LONDON (Reuters) – British Prime Minister Boris Johnson said on Friday it was “absurd and shameful” that a statue of Winston Churchill was at risk of attack by protesters, his strongest statement yet on a growing trend to challenge the legacies of past leaders.
Anti-racism protesters, who have staged demonstrations since the death of African American George Floyd after a Minneapolis police officer knelt on his neck for nearly nine minutes while detaining him on May 25, have put statues at the forefront of their challenge to Britain’s imperialist past.
The statue of Edward Colston, who made a fortune in the 17th century from the slave trade, was torn down in the city of Bristol on Sunday by demonstrators taking part in a worldwide wave of protests.
Before new protests on Friday and at the weekend, officials boarded up a statue opposite parliament of Churchill, Britain’s prime minister during World War Two, after demonstrators defaced it on Sunday.
“It is absurd and shameful that this national monument should today be at risk of attack by violent protesters,” Johnson wrote on Twitter.
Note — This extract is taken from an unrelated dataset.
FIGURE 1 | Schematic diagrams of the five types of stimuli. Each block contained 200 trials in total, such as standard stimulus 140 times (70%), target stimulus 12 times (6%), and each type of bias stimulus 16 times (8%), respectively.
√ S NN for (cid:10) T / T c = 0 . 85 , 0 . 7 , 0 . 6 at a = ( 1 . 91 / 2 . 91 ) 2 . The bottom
“Yes, he sometimes expressed opinions that were and are unacceptable to us today, but he was a hero, and he fully deserves his memorial. We cannot now try to edit or censor our past. We cannot pretend to have a different history,” he wrote, calling on people to avoid the protests.
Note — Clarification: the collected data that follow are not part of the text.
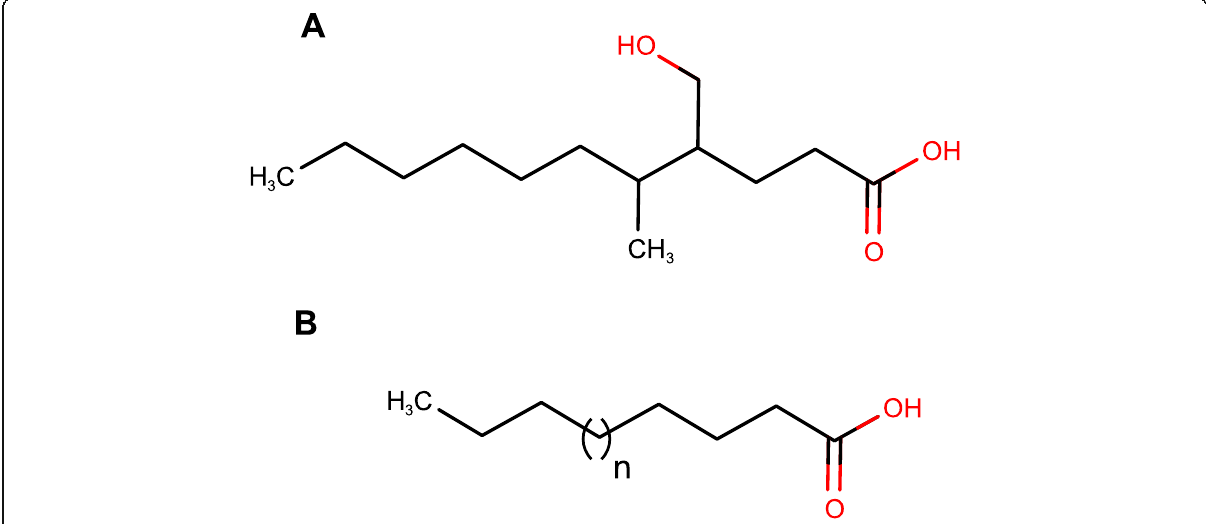
Fig. 5 Proposed chemical structures of the major bioactive compounds from large-scale of Streptomyces sp. MS. 10. a Proposed chemical structure of the major bioactive compound in fraction 8. b Proposed chemical structure of the major bioactive compound in fraction 24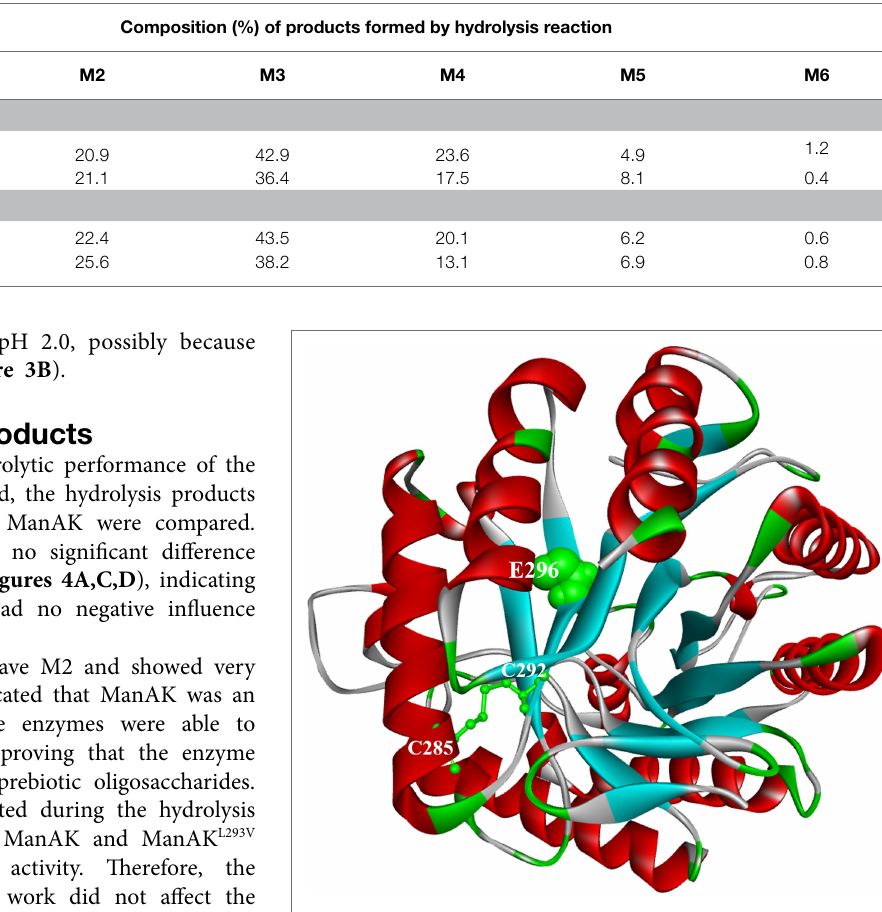
FIGURE 5 | Docking analysis and overall structure of ManAK. The catalytic region around E296 is illustrated in ball forms and colored in green. The disulfide bond formed between C292 and C285 is shown as stick models and colored in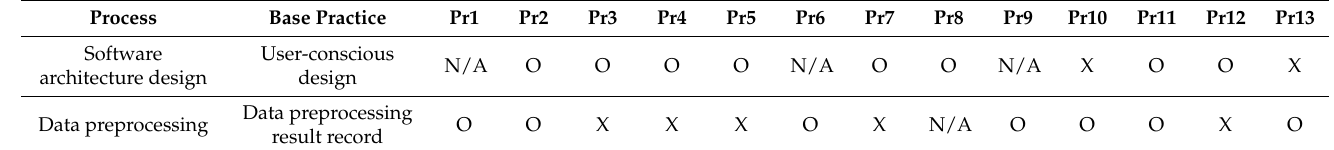
Table 11. Part of Fisher’s exact test results among base practices ( p -value is below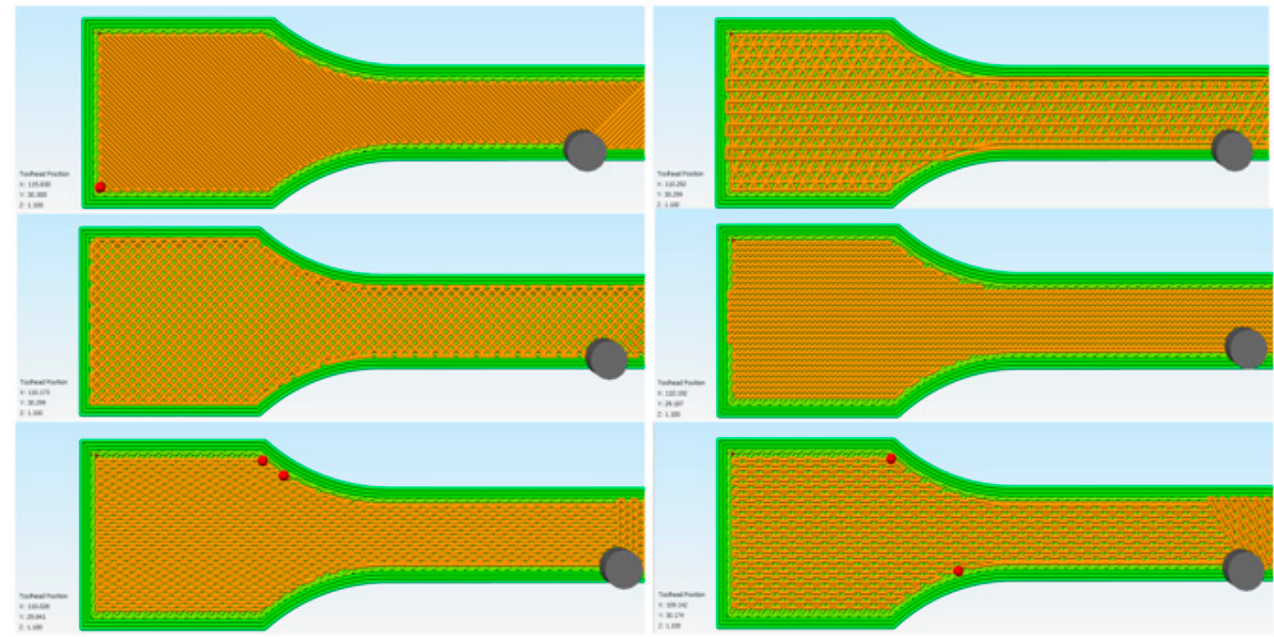
Figure 6. Differences in the applied infill strategy.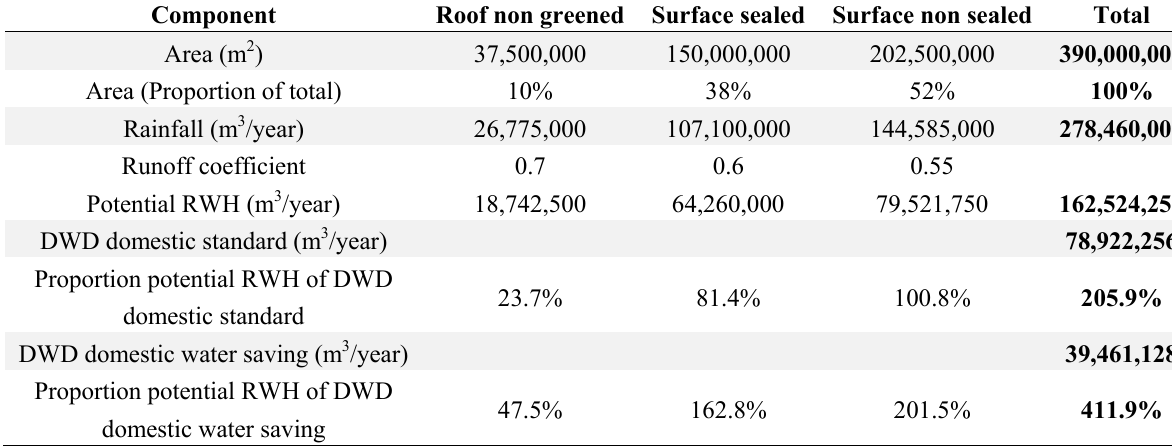
settlement areas, which have a proportion of 52% of the total city area; DWD = drinking water demand, RWH = rainwater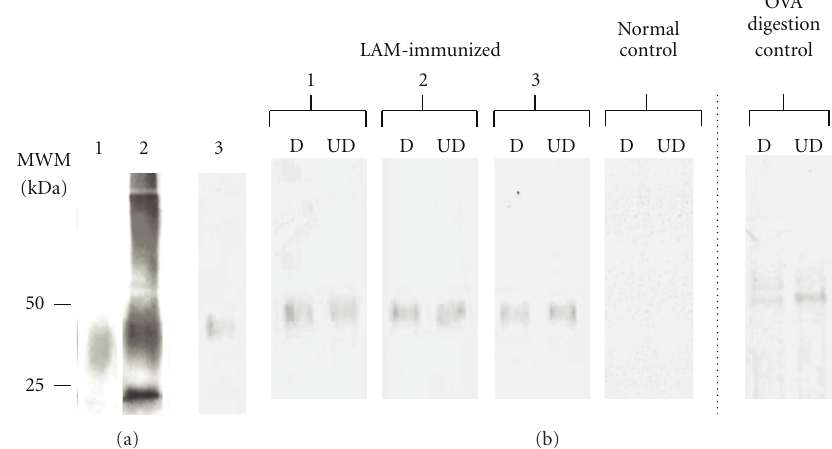
Figure 2: (a) Characterization of LAM extract by SDS-PAGE (lane 1: purified LAM of M. tuberculosis , lane 2: LAM extract, both silver-stained for carbohydrate detection) and immunoblot. (lane 3: LAM extract reactivity assessed against one representative serum from the infected control group). (b) Immunoblot of bovine sera reactivity against LAM extract. Left side of the dotted line: LAM extract was run as antigen. D and UD indicate protein-digested or undigested antigen. 1, 2 and 3 show results of three representative sera from LAM-immunized group. Normal control shows results representative for sera in that group. Right side of the dotted line: ovalbumin (OVA) was run as antigen and reactivity assessed against serum of an OVA-immunized bovine, as a positive control of protein digestion. MWM: molecular weight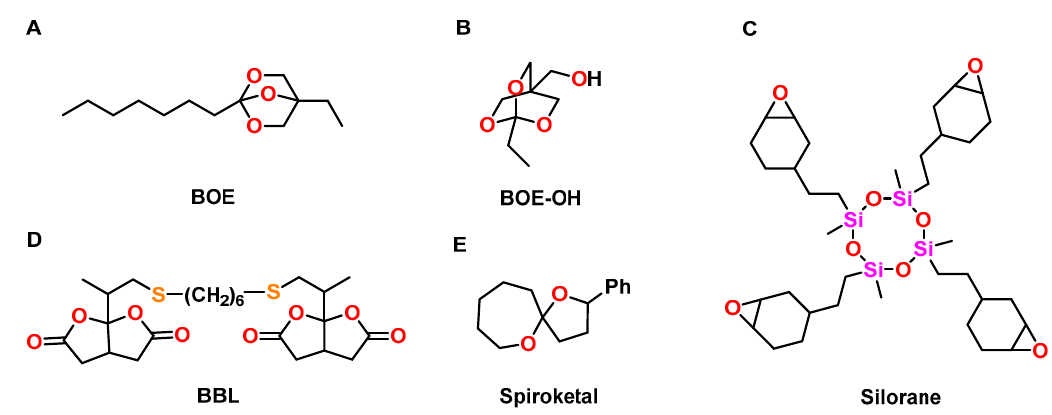
Figure 22. A – E : Chemical structure of oxygen-containing oligocycles that show reduced shrinkage or even expansion during polymerization.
Johnson is an admirer and biographer of Churchill, and some of those close to him say he wants to emulate him.
Johnson has said he hears the “undeniable feeling of injustice” of those protesting but has also appealed to demonstrators to abide by social distancing rules to prevent a second wave of the novel coronavirus.
“Whatever progress this country has made in fighting racism – and it has been huge – we all recognise that there is much more work to do,” he said. “But it is clear that the protests have been sadly hijacked by extremists intent on violence.”